A standard bearish divergence occurs when price makes a higher high while an oscillator such as RSI, MACD or Stochastic posts a lower high, signalling trend exhaustion. Extending that to three peaks, Severino says, amplifies the warning: “A triple negative or triple bearish divergence is basically the market screaming, price is still drifting higher, but under the hood, this trend is dying.” Later he adds, “A single divergence is already a warning. A triple divergence is like yellow, orange, flashing red.”

Severino maps this pattern onto Bitcoin’s bull cycle using the monthly chart, anchored around three key highs. The first, he argues, came around the spot ETF launch and aligned with a wave-three impulse in his Elliott Wave count. “This was our ETF launch and it was during our wave three impulse […] everybody’s excited. We had the ETF launch […] strong volume, strong momentum,” he says, calling it the cycle’s momentum peak.
The second high broke that level but on weaker internals. “Second high breaks the old high. The indicator’s high is weaker. This represents fewer aggressive buyers. Early participants start taking profits. This was me. I started taking profit here,” he notes. In his interpretation, that push represented a fifth wave.

The third high, marginally above prior peaks near $126,000, is where he sees exhaustion. “On the third high, price index is higher. Marginal new high […] I sold around $105k […] we went to $126k, so I left only a very small amount on the table to not get caught up in what comes after all this,” he says. The oscillator, however, made yet another lower high: “Buyers are exhausted at this point. Shorts are covering, late FOMO buyers push it just a little bit higher. Pros use this zone to offload positions or start shorting.”
He argues that sentiment at the top was complacent rather than euphoric. “I don’t think we were euphoric here. I think we were euphoric at this one […] but we were very complacent this whole time […] everybody just was like, it’s going up forever.”
Crucially, Severino insists the divergence is a setup, not a standalone trigger: “You want confirmation before acting.” He points to several. First, a break of the rising trendline connecting the major swing lows: “Here is our trend line and we are below. There is our confirmation.” Second, loss of key moving averages such as the 20 and 50 EMA that had supported the uptrend. Third, a regime shift in weekly RSI: during the bull, it repeatedly bounced in the 40–50 zone, but now, he says, “falling below it is confirmation that the trend is now no longer holding.”

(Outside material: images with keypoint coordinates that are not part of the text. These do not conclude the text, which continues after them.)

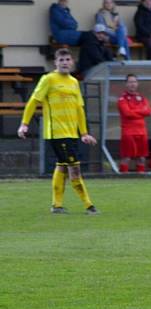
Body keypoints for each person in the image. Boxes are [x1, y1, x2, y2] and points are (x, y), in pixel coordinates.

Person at [17, 49, 98, 214]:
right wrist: (24, 124)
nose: (65, 62)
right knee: (74, 169)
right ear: (55, 62)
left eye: (68, 59)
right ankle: (89, 205)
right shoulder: (48, 79)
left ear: (72, 62)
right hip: (56, 133)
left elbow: (79, 109)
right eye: (61, 60)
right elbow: (33, 101)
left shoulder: (74, 82)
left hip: (71, 134)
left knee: (62, 166)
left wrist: (83, 133)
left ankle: (57, 205)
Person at [117, 74, 151, 173]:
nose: (133, 84)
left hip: (142, 132)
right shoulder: (122, 99)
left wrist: (134, 111)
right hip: (128, 132)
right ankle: (123, 178)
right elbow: (127, 113)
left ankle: (141, 179)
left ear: (137, 84)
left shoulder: (142, 98)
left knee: (141, 157)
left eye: (134, 82)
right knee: (127, 157)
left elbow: (149, 111)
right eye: (130, 82)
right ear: (126, 84)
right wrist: (141, 111)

On volume, he warns against reading the recent spike on a down candle as capitulation. While the FTX bottom showed extreme, climactic volume, the latest breakout in selling may instead be “the breakout and start of a trend” to the downside, he suggests, especially given the declining volume into Bitcoin’s final highs.
How Low Can Bitcoin Go?
For potential downside, Severino overlays Fibonacci levels on the full advance and references guidance that triple divergences often resolve toward the 0.5–0.618 retracement between $44,100 and $34,409. In Bitcoin’s case, he marks a wide lower zone where an A-B-C structure could terminate, estimating “about like 60 something percent, maybe even closer to 70” from the top – “very par for the course for a Bitcoin bear market,” in his words.

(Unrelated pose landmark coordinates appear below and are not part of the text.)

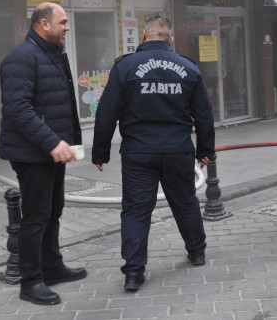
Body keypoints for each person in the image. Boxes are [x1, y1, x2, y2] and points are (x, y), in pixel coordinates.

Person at [92, 15, 215, 291]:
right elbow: (204, 114)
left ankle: (134, 272)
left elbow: (107, 112)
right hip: (177, 150)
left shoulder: (125, 67)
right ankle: (197, 251)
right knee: (185, 202)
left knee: (136, 211)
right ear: (170, 39)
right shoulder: (189, 68)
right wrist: (205, 150)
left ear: (144, 36)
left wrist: (100, 152)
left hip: (138, 152)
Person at [0, 2, 87, 305]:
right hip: (32, 153)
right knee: (36, 217)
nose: (67, 28)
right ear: (44, 24)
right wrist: (52, 142)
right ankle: (31, 282)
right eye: (63, 22)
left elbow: (62, 103)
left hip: (52, 151)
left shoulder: (53, 54)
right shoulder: (21, 57)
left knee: (53, 210)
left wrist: (69, 142)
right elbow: (18, 109)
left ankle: (52, 267)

More ominously, he hints at a “bigger version of this” on even higher timeframes, suggesting a larger triple divergence may be forming with the recent structure nested inside it. “This could not be so great for the higher time frames Bitcoin,” he says.
Still, he repeatedly stresses uncertainty and risk management. “I can’t say that this signal is the end-all be-all […] it doesn’t guarantee anything,” he says. “I definitely don’t want you to be like, hey, Tony, well, I believe you 100%. Immediately, I’m going to sell my coins. No, it’s not financial advice […] It’s more about how you manage risk.”
At press time, Bitcoin traded at $87,658.